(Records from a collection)
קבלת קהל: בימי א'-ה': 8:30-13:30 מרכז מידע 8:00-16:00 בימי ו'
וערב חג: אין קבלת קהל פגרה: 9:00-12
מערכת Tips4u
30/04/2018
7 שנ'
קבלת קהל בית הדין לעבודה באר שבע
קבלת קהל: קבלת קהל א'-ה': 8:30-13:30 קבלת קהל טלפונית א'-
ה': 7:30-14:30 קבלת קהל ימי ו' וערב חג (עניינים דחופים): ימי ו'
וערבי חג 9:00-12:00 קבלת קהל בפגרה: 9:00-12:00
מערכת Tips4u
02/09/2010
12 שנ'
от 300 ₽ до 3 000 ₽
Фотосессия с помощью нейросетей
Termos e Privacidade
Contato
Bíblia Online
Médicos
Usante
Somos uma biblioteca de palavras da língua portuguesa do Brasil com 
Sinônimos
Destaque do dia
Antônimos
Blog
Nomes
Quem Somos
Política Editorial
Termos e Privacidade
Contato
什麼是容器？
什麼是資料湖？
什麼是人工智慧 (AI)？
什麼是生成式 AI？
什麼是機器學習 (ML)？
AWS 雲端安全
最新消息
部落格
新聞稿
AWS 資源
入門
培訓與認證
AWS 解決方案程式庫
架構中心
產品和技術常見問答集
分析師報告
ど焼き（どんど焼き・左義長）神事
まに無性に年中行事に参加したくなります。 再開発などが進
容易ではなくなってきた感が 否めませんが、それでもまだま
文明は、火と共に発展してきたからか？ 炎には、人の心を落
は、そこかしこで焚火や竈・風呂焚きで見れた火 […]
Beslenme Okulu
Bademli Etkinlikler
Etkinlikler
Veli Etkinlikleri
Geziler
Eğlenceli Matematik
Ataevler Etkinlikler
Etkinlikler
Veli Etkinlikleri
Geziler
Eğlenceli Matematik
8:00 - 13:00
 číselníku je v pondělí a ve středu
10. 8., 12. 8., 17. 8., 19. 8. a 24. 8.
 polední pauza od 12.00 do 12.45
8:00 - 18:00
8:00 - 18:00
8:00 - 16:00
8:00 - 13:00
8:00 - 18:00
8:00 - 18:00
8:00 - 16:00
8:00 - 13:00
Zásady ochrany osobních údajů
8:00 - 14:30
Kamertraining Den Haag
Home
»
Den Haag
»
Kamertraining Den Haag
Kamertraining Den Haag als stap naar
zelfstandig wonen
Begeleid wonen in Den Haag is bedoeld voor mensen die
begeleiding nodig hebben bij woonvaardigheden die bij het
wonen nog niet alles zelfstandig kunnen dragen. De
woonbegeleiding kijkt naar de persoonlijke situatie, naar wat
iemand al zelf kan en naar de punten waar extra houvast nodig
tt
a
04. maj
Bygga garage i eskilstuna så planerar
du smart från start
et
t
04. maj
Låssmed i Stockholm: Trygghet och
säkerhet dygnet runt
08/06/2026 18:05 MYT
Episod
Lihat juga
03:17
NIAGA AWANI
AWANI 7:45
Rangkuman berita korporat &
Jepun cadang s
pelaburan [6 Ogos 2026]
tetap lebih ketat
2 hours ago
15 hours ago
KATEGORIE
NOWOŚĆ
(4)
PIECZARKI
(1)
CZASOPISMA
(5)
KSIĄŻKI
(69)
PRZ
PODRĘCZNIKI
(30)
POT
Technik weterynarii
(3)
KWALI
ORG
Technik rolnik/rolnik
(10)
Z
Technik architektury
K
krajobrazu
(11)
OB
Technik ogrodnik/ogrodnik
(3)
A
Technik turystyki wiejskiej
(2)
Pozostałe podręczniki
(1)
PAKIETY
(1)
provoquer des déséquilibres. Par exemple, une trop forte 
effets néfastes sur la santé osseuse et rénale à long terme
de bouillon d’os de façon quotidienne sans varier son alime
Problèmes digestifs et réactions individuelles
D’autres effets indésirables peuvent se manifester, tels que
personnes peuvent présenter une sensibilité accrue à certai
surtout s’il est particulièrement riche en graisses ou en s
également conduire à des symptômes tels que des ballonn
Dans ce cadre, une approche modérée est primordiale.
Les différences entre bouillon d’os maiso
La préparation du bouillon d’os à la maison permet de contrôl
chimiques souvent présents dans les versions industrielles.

» **Exercise goal**:
Give the material above as a Markdown table with the columns n and Line, starting at its first line and ending at the line containing "ど焼き（どんど焼き・左義長）神事", with blank lines left out.

» **Answer to this problem**:
| n | Line |
|---|---|
| 1 | קבלת קהל: בימי א'-ה': 8:30-13:30 מרכז מידע 8:00-16:00 בימי ו' |
| 2 | וערב חג: אין קבלת קהל פגרה: 9:00-12 |
| 3 | מערכת Tips4u |
| 4 | 30/04/2018 |
| 5 | 7 שנ' |
| 6 | קבלת קהל בית הדין לעבודה באר שבע |
| 7 | קבלת קהל: קבלת קהל א'-ה': 8:30-13:30 קבלת קהל טלפונית א'- |
| 8 | ה': 7:30-14:30 קבלת קהל ימי ו' וערב חג (עניינים דחופים): ימי ו' |
| 9 | וערבי חג 9:00-12:00 קבלת קהל בפגרה: 9:00-12:00 |
| 10 | מערכת Tips4u |
| 11 | 02/09/2010 |
| 12 | 12 שנ' |
| 13 | от 300 ₽ до 3 000 ₽ |
| 14 | Фотосессия с помощью нейросетей |
| 15 | Termos e Privacidade |
| 16 | Contato |
| 17 | Bíblia Online |
| 18 | Médicos |
| 19 | Usante |
| 20 | Somos uma biblioteca de palavras da língua portuguesa do Brasil com  |
| 21 | Sinônimos |
| 22 | Destaque do dia |
| 23 | Antônimos |
| 24 | Blog |
| 25 | Nomes |
| 26 | Quem Somos |
| 27 | Política Editorial |
| 28 | Termos e Privacidade |
| 29 | Contato |
| 30 | 什麼是容器？ |
| 31 | 什麼是資料湖？ |
| 32 | 什麼是人工智慧 (AI)？ |
| 33 | 什麼是生成式 AI？ |
| 34 | 什麼是機器學習 (ML)？ |
| 35 | AWS 雲端安全 |
| 36 | 最新消息 |
| 37 | 部落格 |
| 38 | 新聞稿 |
| 39 | AWS 資源 |
| 40 | 入門 |
| 41 | 培訓與認證 |
| 42 | AWS 解決方案程式庫 |
| 43 | 架構中心 |
| 44 | 產品和技術常見問答集 |
| 45 | 分析師報告 |
| 46 | ど焼き（どんど焼き・左義長）神事 |